Age Doesn’t Matter. Movement Does

At 102, a French yoga teacher is quietly redefining what it means to age well, and science is finally catching up

Update: 2026-03-25 14:55 GMT
Charlotte Chopin, a yoga instructor and Padma Shri recipient

There is something quietly radical about the life of Charlotte Chopin, a yoga instructor and Padma Shri recipient. Not because she is 102, or because she still teaches yoga, but because her secret is disarmingly simple. No miracle supplements. No punishing regimes. No late-life reinvention story drenched in urgency. She began at 50. She stayed consistent. And she never stopped.

In an age obsessed with optimisation, her story lands like a quiet correction: longevity is not engineered in bursts. It is built, patiently, in habits that repeat.

Wellness experts agree, “Longevity isn’t built in intensity. It’s built in repetition.”

Celebrity fitness and yoga expert Payal Gidwani draws a clear distinction between performance and longevity. “Yoga and HIIT are completely different forms,” explains the co-founder of a studio, ‘Cosmic Fusion’.

“One builds resilience over time. The other delivers quick results, but can be harmful if overdone, especially after 50.

High-intensity workouts can boost cardiovascular fitness and aid fat loss, but they also place added strain on joints, elevate cortisol levels, and increase the risk of injury in older adults,” says Payal. Yoga, by contrast, works more quietly but with greater sustainability. “It’s a slow anti-ageing process,” she says adding, “It lubricates joints, balances hormones, improves posture, and calms the nervous system.”

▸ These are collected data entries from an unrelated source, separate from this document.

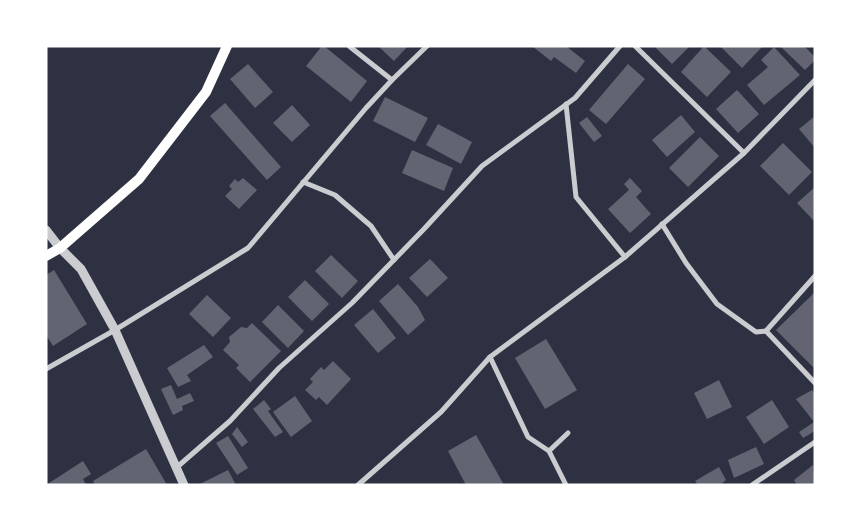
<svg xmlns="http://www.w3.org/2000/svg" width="861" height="531" font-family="'Nunito Sans',sans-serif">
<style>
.building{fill:#626471}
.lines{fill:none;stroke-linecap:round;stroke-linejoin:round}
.minor{stroke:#caccd0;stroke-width:5}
.tertiary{stroke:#caccd0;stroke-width:9}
.secondary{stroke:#fff;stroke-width:10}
</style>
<rect width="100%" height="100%" fill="#2d3142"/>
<g class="building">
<path d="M322 46H324L367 81 351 102 306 66Z"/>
<path d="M378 46H408L394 61Z"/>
<path d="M532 46H566L585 61 576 73 554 57 551 61Z"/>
<path d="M654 46H690L672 64Z"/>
<path d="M704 46 731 72 707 97 681 72Z"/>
<path d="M720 46H763L742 68Z"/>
<path d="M780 46H804L815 57V60L805 70Z"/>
<path d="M774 47 800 75 764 105 747 85 768 67 761 60Z"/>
<path d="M248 64 273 92 255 108 230 79Z"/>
<path d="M628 64 645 79 606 124 589 110Z"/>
<path d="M737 90 759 114 738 133 716 109Z"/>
<path d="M385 97 428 118 415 142 373 121Z"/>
<path d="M225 103 281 167 267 180 210 116Z"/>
<path d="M292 105 310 125 292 142 273 123Z"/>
<path d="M681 115 695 132 667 157 652 140Z"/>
<path d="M815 116V148L799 129Z"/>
<path d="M587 117 602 136 594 142 579 123Z"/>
<path d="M438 124 472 142 461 164 426 145Z"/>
<path d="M700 137 719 156 688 187 669 168Z"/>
<path d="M783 143 812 172 789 195 760 166Z"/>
<path d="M412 150 453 168 444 191 402 173Z"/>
<path d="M243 178 257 190 239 209 225 196 232 189 229 186 235 179 238 182Z"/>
<path d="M630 178 642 191 636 197 651 214 630 233 608 209 629 190 624 184Z"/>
<path d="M815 187V222L797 203Z"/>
<path d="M331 255 358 281 342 298 315 271Z"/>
<path d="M430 259 448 278 427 297 409 278Z"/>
<path d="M54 270 87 324 53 346 46 335V275Z"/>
<path d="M305 280 329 304 312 321 288 297Z"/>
<path d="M398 284 418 307 425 320 408 335 379 301Z"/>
<path d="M815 292V369L776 330Z"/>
<path d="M207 295 231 318 213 337 189 314Z"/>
<path d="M278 305 304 331 288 348 262 322Z"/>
<path d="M373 309 396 338 378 353 354 325Z"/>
<path d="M252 323 281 351 250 382 236 368 239 365 223 350 230 342 229 337 241 327 247 328Z"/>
<path d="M546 339 577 390 545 409 515 358Z"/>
<path d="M204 345 213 357 187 375 191 381 178 387 167 368Z"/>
<path d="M333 361 351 379 327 405 319 397 316 400 305 390 313 382 310 379 321 367 324 370Z"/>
<path d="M719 380 732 407 707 419 694 393Z"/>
<path d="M171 385 177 399 190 393 194 401 182 406 183 410 173 415 161 389Z"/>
<path d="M812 390 815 394V431L803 438 799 432 814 422 796 399Z"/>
<path d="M295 396 312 421 291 437 273 412Z"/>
<path d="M264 400 271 409 268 411 283 432 275 437 253 409Z"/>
<path d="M772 400 789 427 764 444 746 417Z"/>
<path d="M237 427 248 442 242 447 232 434Z"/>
<path d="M476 435 504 485H466L448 451Z"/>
<path d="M228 436 248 468 237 475 216 443Z"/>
<path d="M756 447 764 464 734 478 728 460Z"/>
<path d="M146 449 167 485H95L93 481Z"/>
<path d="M83 461 91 474 83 479 86 485H46Z"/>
<path d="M813 465 815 485H797L794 480Z"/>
<path d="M719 467 726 480 720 485H698L695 481Z"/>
<path d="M228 470 236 485H198Z"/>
</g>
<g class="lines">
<g class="minor">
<path d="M349 46 392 80"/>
<path d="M635 46 744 153"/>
<path d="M566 104 576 197 625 257"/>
<path d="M303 182 335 195 371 226 394 260"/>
<path d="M662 224 686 263 717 304 756 332 766 331"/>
<path d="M815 276 766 331 815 383"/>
<path d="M490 357 528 437 549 451"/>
<path d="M46 369 115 330 248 248 366 108 392 80 427 46"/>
<path d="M176 468 230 421 279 368 352 303 424 229 482 166 575 98 620 46"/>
<path d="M358 485 441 412 490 357 625 257 744 153 815 80"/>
<path d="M566 485 549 451 568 433"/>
<path d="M752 485 815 442"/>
</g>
<path class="tertiary" d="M46 230 60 248 81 269 115 330 184 485"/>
<path class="secondary" d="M46 256 60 248 139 179 206 92 227 46"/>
</g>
<rect width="861" height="531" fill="none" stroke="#ffffff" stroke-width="95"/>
</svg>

Her advice is straightforward: practise yoga most days, and approach intensity sparingly, only if the body allows.

WHY STARTING LATE STILL WORKS

There is a persistent belief that if you haven’t built fitness early, it’s too late. “Age is never the barrier,” says Payal. The body remains adaptable. Muscle can be built, mobility restored, and energy improved. “If you start at 50, you’ll feel better at 55 than you did at 40, if you stay consistent.”

If there is one pillar that becomes non-negotiable with age, it is mobility. Not strength alone or cardio alone, but the ability to move freely and without pain. “Mobility is the key. It’s what makes everyday life effortless, climbing stairs, bending, twisting, sitting on the floor,” says Payal. She calls it “greasing the system,” keeping joints, muscles, and connective tissue functional through regular movement.

THE POWER OF SMALL HABITS

For Nawaz Modi Singhania, fitness entrepreneur and author, longevity is built not on extremes, but on daily discipline. “Taking care of yourself day on day is vital. Hydration, simple nutrition, movement, time in nature, it all adds up,” she says. Her view is clear. “You cannot neglect your body for years and expect one big correction to fix it. The most effective habits are often the simplest, walking, eating modestly, sleeping well, staying connected. Their strength lies in repeatability. Simple routines endure. Complex ones collapse.”

THE BIOHACKING ILLUSION

In a world increasingly drawn to longevity drugs, supplements, and biohacking, the fundamentals are often sidelined. Ritesh Bawri, founder and chief science officer at nira balance, a science-led personalised nutrition company, is unequivocal. “Yes, these trends are overstated. Substantially.” The irony, he explains, is scientific. The same pathways these interventions target, metabolism, cellular repair, mitochondrial function, are already activated by movement, sleep, nutrition, and stress management. In other words, the basics do the job. Supplements and drugs, when useful, are precision tools, not universal solutions. “The problem is that basics are boring. And they don’t make money. Most people are trying to optimise on top of a broken foundation,” he adds.

RETHINKING AGEING

Bawri identifies three persistent myths shaping how we think about ageing and why they matter. First, that it is mostly genetic. In reality, genetics accounts for only about 20 to 25 percent of longevity. The rest is behaviour. Second, that decline is inevitable. “Much of what we call ageing is actually disuse,” he says. Strength, endurance, and even cognitive function remain trainable far longer than assumed. Third, that longevity is about adding years. The real goal is healthspan, maintaining function, independence, and vitality until very late in life. “Not a longer decline. A shorter one,” he says.

THE QUIET FORMULA

Charlotte Chopin’s life does not read like a wellness manifesto. There are no extremes. No shortcuts. Just movement. Simplicity. Time outdoors. Connection. And, above all, consistency. The lesson is not new. But it is increasingly urgent. “Longevity is not a breakthrough. It is a practice.”